Nisa, Intan, dan yang lainnya tampak tidak bisa mempercayai kenyataan baru tersebut. Mereka tidak menyangka jika selama ini Ilmi adalah anak seorang narapidana yang aksinya ditemukan oleh Yatna. Mereka juga tidak menyangka kalau Ilmi sengaja mendekati Abi dan memacarinya hanya untuk membuat hidup Abi hancur demi membalas dendam pada Yatna.

"Astaghfirullah ... astaghfirullah ... kok bisa ada manusia seperti si Ilmi dan Tomi? Kelakuan macam apa yang mereka pelihara itu? Abi hampir saja benar-benar hancur jika Dhisa tidak mempercayainya dan menelusuri semuanya secara diam-diam. Ya Allah, mana sekarang Dhisa masih di rumah sakit dengan keadaan yang belum pasti. Jahat sekali mereka! Jahat!" ungkap Sari, tidak bisa menahan rasa marahnya.

"Ibu dan Bapakku sedang menuju ke rumah sakit saat ini. Kita tunggu saja kabar terbarunya dari mereka. Dhisa sudah berusaha sangat maksimal untuk melindungi Abi, dan kecelakaan yang terjadi padanya hari ini adalah karena dendam Ilmi dan Tomi saja yang sudah menggila," ujar Nisa, berusaha menenangkan perasaan teman-temannya.

"Aku enggak sangka kalau Dhisa benar-benar serius memberi perlindungan untuk Abi. Dia itu Dokter, bukan Polisi. Tapi tindakannya jauh melebihi Polisi ketika sudah mengurus sesuatu yang menyangkut tentang Abi," Intan tampak memikirkan hal itu dengan serius.

"Begitulah kalau seseorang punya rasa sayang yang tulus. Andai Abi sadar soal tulusnya Dhisa dari dulu, maka dia enggak perlu mengalami kesulitan selama tujuh tahun terakhir," sahut Fani.

"Tapi 'kan Abi enggak sadar sama tulusnya Dhisa gara-gara Ilmi yang memang sengaja merayu Abi terus-menerus.

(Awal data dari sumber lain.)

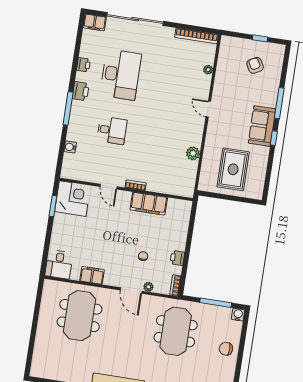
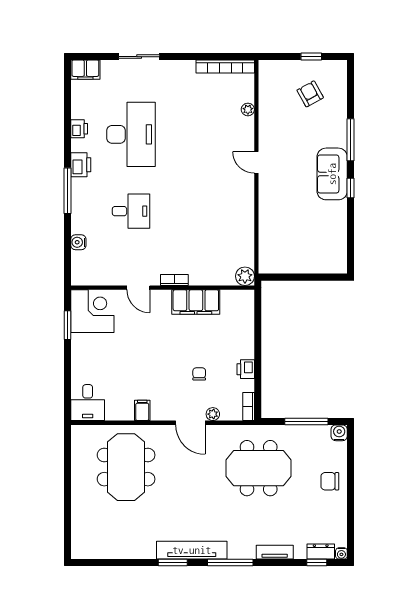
sliding door: (135, 19) -> (139, 57), width x0.54
plant: (193, 153) -> (245, 276), moved
rug: (233, 169) -> (302, 238), removed
filing cabinet: (92, 275) -> (142, 410), width x0.50
meeting table: (176, 331) -> (259, 468), turned 90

Masa kalian semua lupa sih, kalau dulu kita pernah melihat Ilmi membuat-buat tingkahnya di hadapan Abi saat Dhisa mendadak muncul saat akan pergi bermain. Dhisa sampai harus dibujuk oleh Kak Danar untuk mengabaikan tingkah laku Ilmi waktu itu teh," Fini mengingatkan.

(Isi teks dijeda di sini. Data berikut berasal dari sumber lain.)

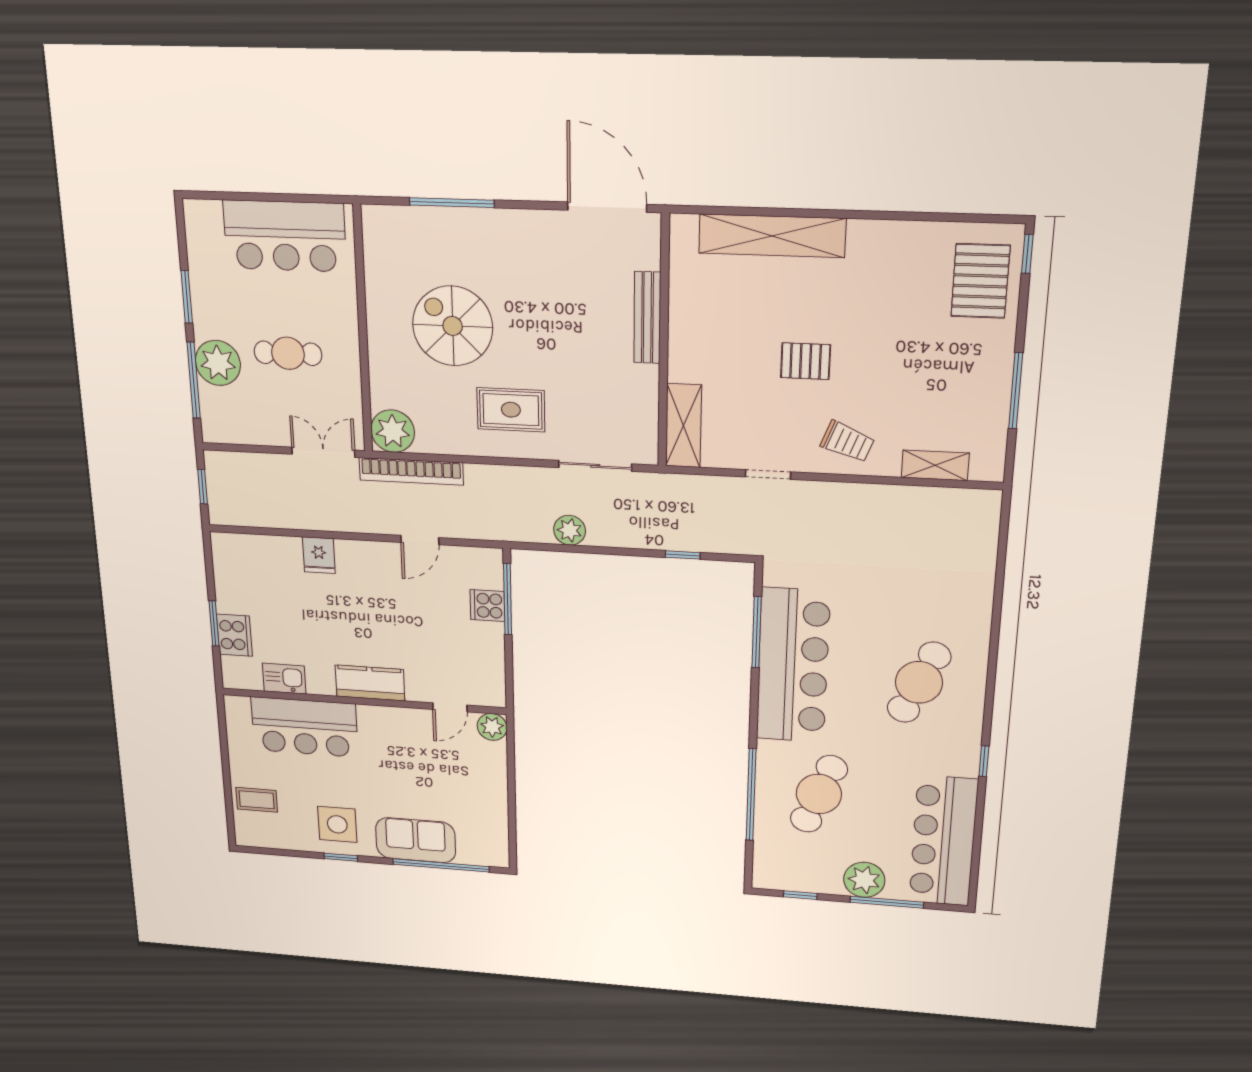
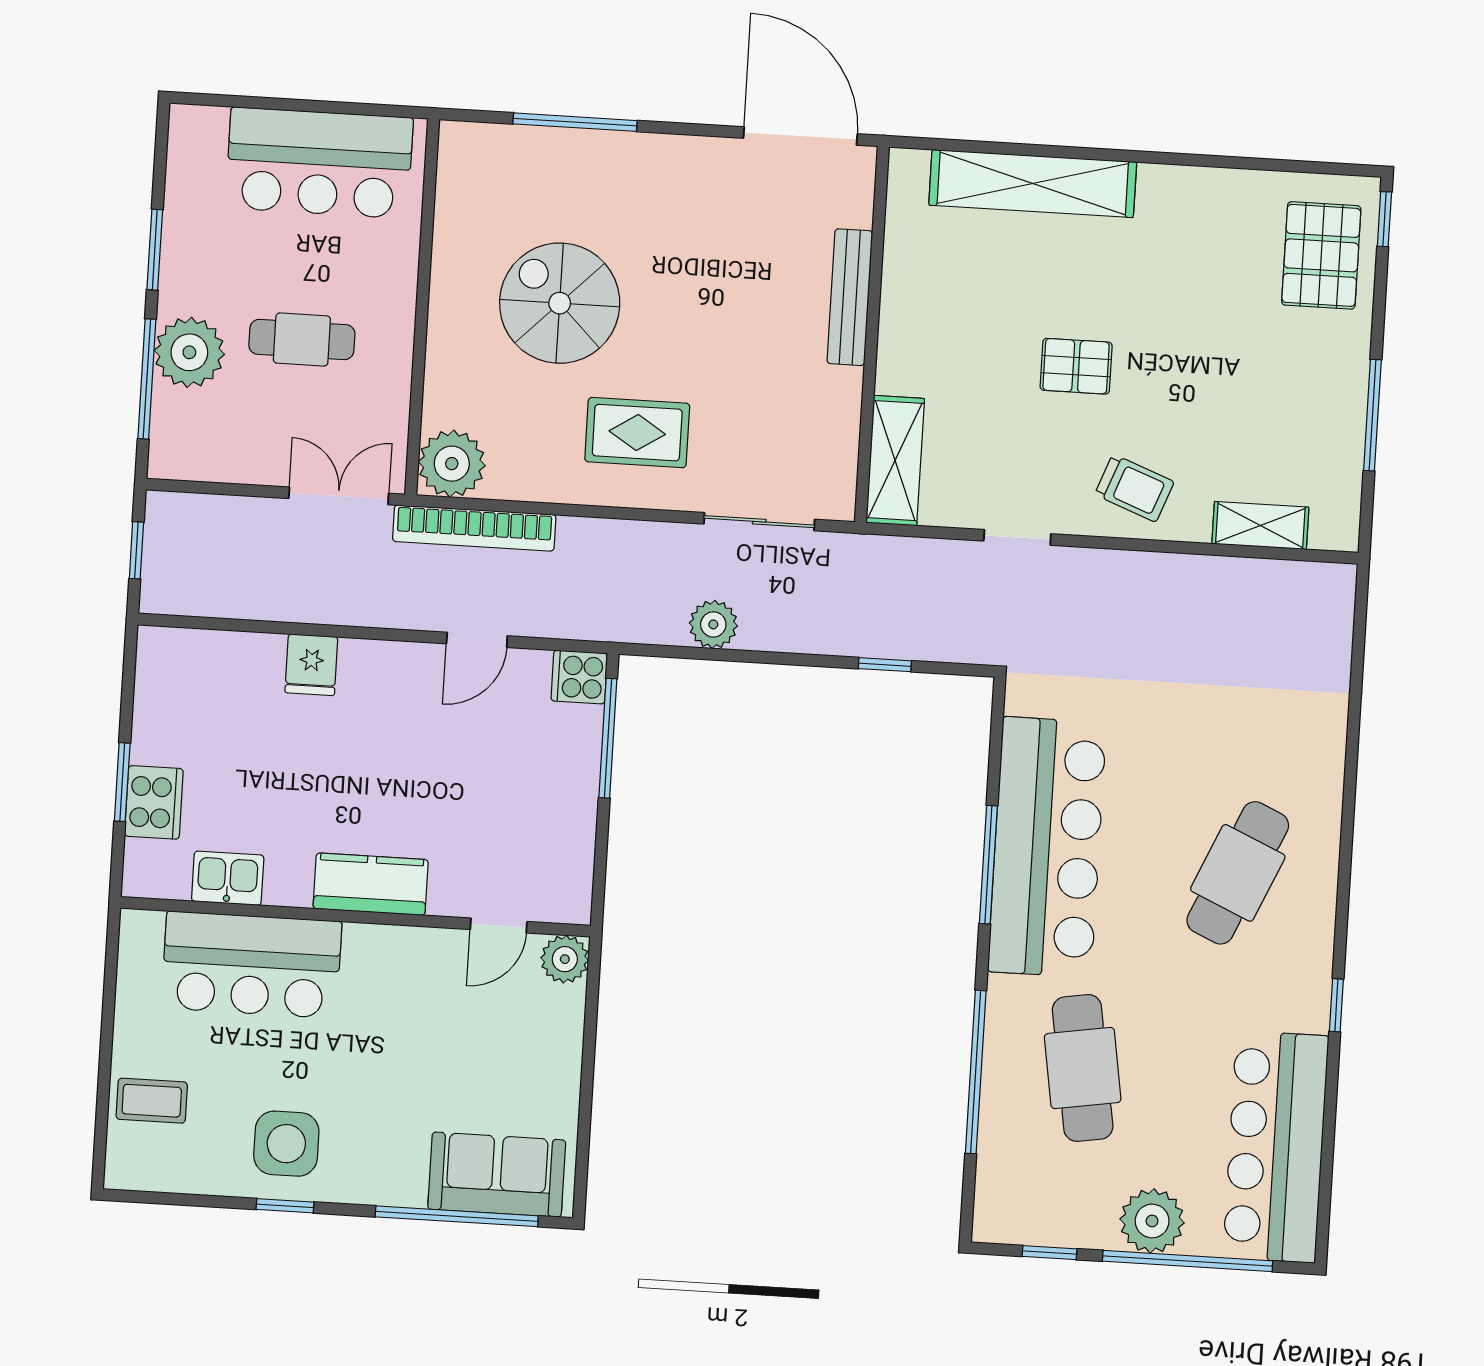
cooker: (487, 606) -> (579, 677), moved
window: (757, 632) -> (988, 865), moved
cafe table: (819, 794) -> (1083, 1068), turned -30
sofa: (416, 840) -> (497, 1175), moved
window: (887, 902) -> (1188, 1261), width x1.46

"Iya, sih. Kamu benar Fin. Kenapa ya, kita juga enggak sadar dari dulu dengan tingkah Ilmi yang aneh itu? Padahal kalau mau diingat-ingat lagi, cuma Dhisa yang sejak dulu memang tidak pernah terlalu mencolok tingkah lakunya, bahkan saat dia lagi suka-sukanya sama Abi," pikir Nisa.

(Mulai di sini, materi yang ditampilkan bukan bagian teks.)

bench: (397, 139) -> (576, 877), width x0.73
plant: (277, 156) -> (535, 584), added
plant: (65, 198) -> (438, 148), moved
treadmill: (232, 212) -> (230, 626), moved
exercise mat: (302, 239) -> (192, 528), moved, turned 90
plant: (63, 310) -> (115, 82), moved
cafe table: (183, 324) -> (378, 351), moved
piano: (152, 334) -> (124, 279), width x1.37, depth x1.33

"Kita malah sadar kalau si Ilmi jahat setelah dia berhasil menyakiti Abi dan menghancurkan hatinya. Semua sudah terlambat saat kita menyadari hal itu," tambah Sari.

"Dan Dhisa juga sudah lama pergi dari Cijanur saat itu. Sehingga Abi akhirnya tidak punya tempat bersandar yang bisa mengerti perasaannya. Bagiku, Dhisa itu hebat. Dia bisa langsung mengerti perasaan Abi yang hancur sejak pertama mereka bertemu lagi, empat hari lalu," nilai Intan, saat benar-benar tidak bisa berhenti memikirkan nasib hubungan Dhisa dan Abi.